We launched our Dealer News Today Automotive Industry podcast in 2020 and our content engine shortly thereafter. We began development of our AI-powered software, Jump IQ, in 2022 and just announced its imminent launch last week. This tool has been built to assist the retail automotive segment in making better and more informed choices with their M&A strategies. In January of this year, we debuted our annual Market Outlook Report and will publish updates in the summer and fall. In the coming weeks, we’ll be announcing a syndicated show focused on M&A.
This industry is wrestling with an unprecedented number of challenges: shrinking margins, increases in inventory, higher costs due to interest rate increases, a slowing economy and a more cost-conscious consumer, regulatory changes, slowing EV adoption, increased foreign competition, labor challenges, volatile used car market, and more. For dealers to maintain margins and maintain growth, they need to have data and insights into every facet of their business and an understanding of how to benchmark their business against how others are performing.

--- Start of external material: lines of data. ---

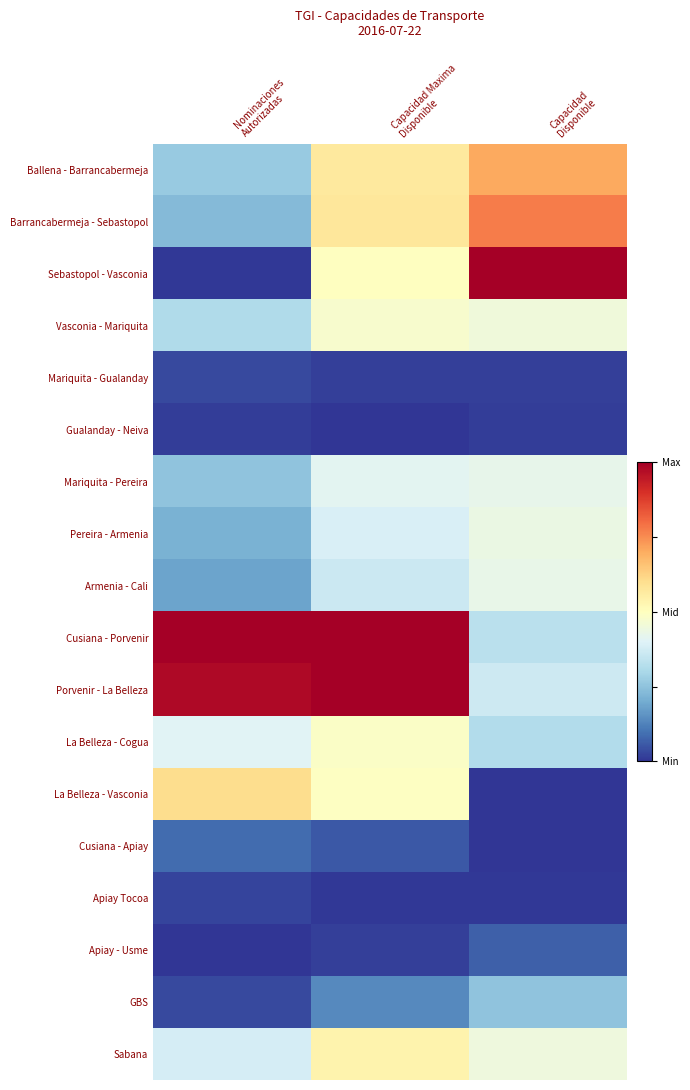

Reading left to right, list all the values displayed in this chart.

Ballena - Barrancabermeja: Nominaciones
Autorizadas=0.3	Capacidad Maxima
Disponible=0.6	Capacidad
Disponible=0.7
Barrancabermeja - Sebastopol: Nominaciones
Autorizadas=0.2	Capacidad Maxima
Disponible=0.6	Capacidad
Disponible=0.8
Sebastopol - Vasconia: Nominaciones
Autorizadas=0.0	Capacidad Maxima
Disponible=0.5	Capacidad
Disponible=1.0
Vasconia - Mariquita: Nominaciones
Autorizadas=0.3	Capacidad Maxima
Disponible=0.5	Capacidad
Disponible=0.4
Mariquita - Gualanday: Nominaciones
Autorizadas=0.0	Capacidad Maxima
Disponible=0.0	Capacidad
Disponible=0.0
Gualanday - Neiva: Nominaciones
Autorizadas=0.0	Capacidad Maxima
Disponible=0.0	Capacidad
Disponible=0.0
Mariquita - Pereira: Nominaciones
Autorizadas=0.3	Capacidad Maxima
Disponible=0.4	Capacidad
Disponible=0.4
Pereira - Armenia: Nominaciones
Autorizadas=0.2	Capacidad Maxima
Disponible=0.4	Capacidad
Disponible=0.4
Armenia - Cali: Nominaciones
Autorizadas=0.2	Capacidad Maxima
Disponible=0.4	Capacidad
Disponible=0.4
Cusiana - Porvenir: Nominaciones
Autorizadas=1.0	Capacidad Maxima
Disponible=1.0	Capacidad
Disponible=0.3
Porvenir - La Belleza: Nominaciones
Autorizadas=1.0	Capacidad Maxima
Disponible=1.0	Capacidad
Disponible=0.4
La Belleza - Cogua: Nominaciones
Autorizadas=0.4	Capacidad Maxima
Disponible=0.5	Capacidad
Disponible=0.3
La Belleza - Vasconia: Nominaciones
Autorizadas=0.6	Capacidad Maxima
Disponible=0.5	Capacidad
Disponible=0.0
Cusiana - Apiay: Nominaciones
Autorizadas=0.1	Capacidad Maxima
Disponible=0.1	Capacidad
Disponible=0.0
Apiay Tocoa: Nominaciones
Autorizadas=0.0	Capacidad Maxima
Disponible=0.0	Capacidad
Disponible=0.0
Apiay - Usme: Nominaciones
Autorizadas=0.0	Capacidad Maxima
Disponible=0.0	Capacidad
Disponible=0.1
GBS: Nominaciones
Autorizadas=0.0	Capacidad Maxima
Disponible=0.1	Capacidad
Disponible=0.3
Sabana: Nominaciones
Autorizadas=0.4	Capacidad Maxima
Disponible=0.5	Capacidad
Disponible=0.4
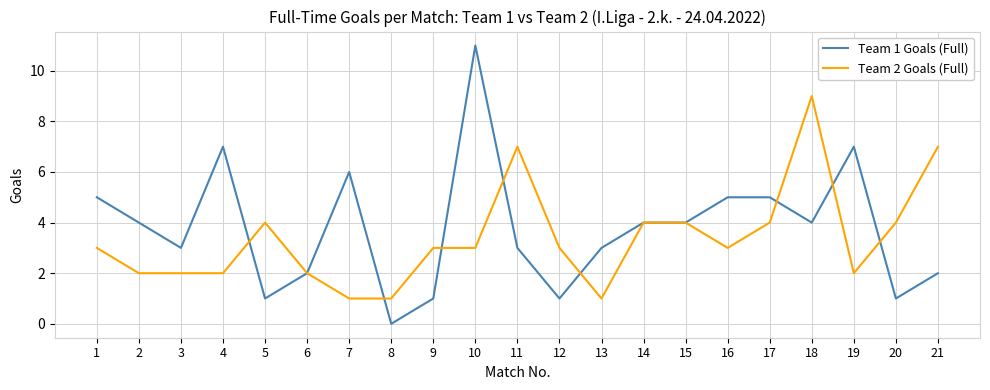

At 5, list the series in order from largest to smallest.

Team 2 Goals (Full), Team 1 Goals (Full)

M&A is a critical part of the overall equation. M&A has been go, go, go for the past few years, with many great acquisitions closing without being a part of a real business strategy. M&A isn’t slowing down at all, but the intentionality and strategy has changed. Executives are demanding more data and insights to effectively develop a long-term M&A strategy, determine acquisitions to target, and decide what underperforming or outlying stores to divest of.
“Today’s acquisitions must work for tomorrow.”
This is where DCG’s commitment to innovation, M&A intelligence and our AI powered software separates us. We’re solving for the bigger picture, answering the questions yet to be asked by bringing our clients data, information, insights, and visibility across a variety of platforms that have never been available before.
Are we raising the bar for the entire industry? Maybe.
Maybe we’re just hyper-focused on achieving better outcomes for those we serve, and the industry bar was never in our way.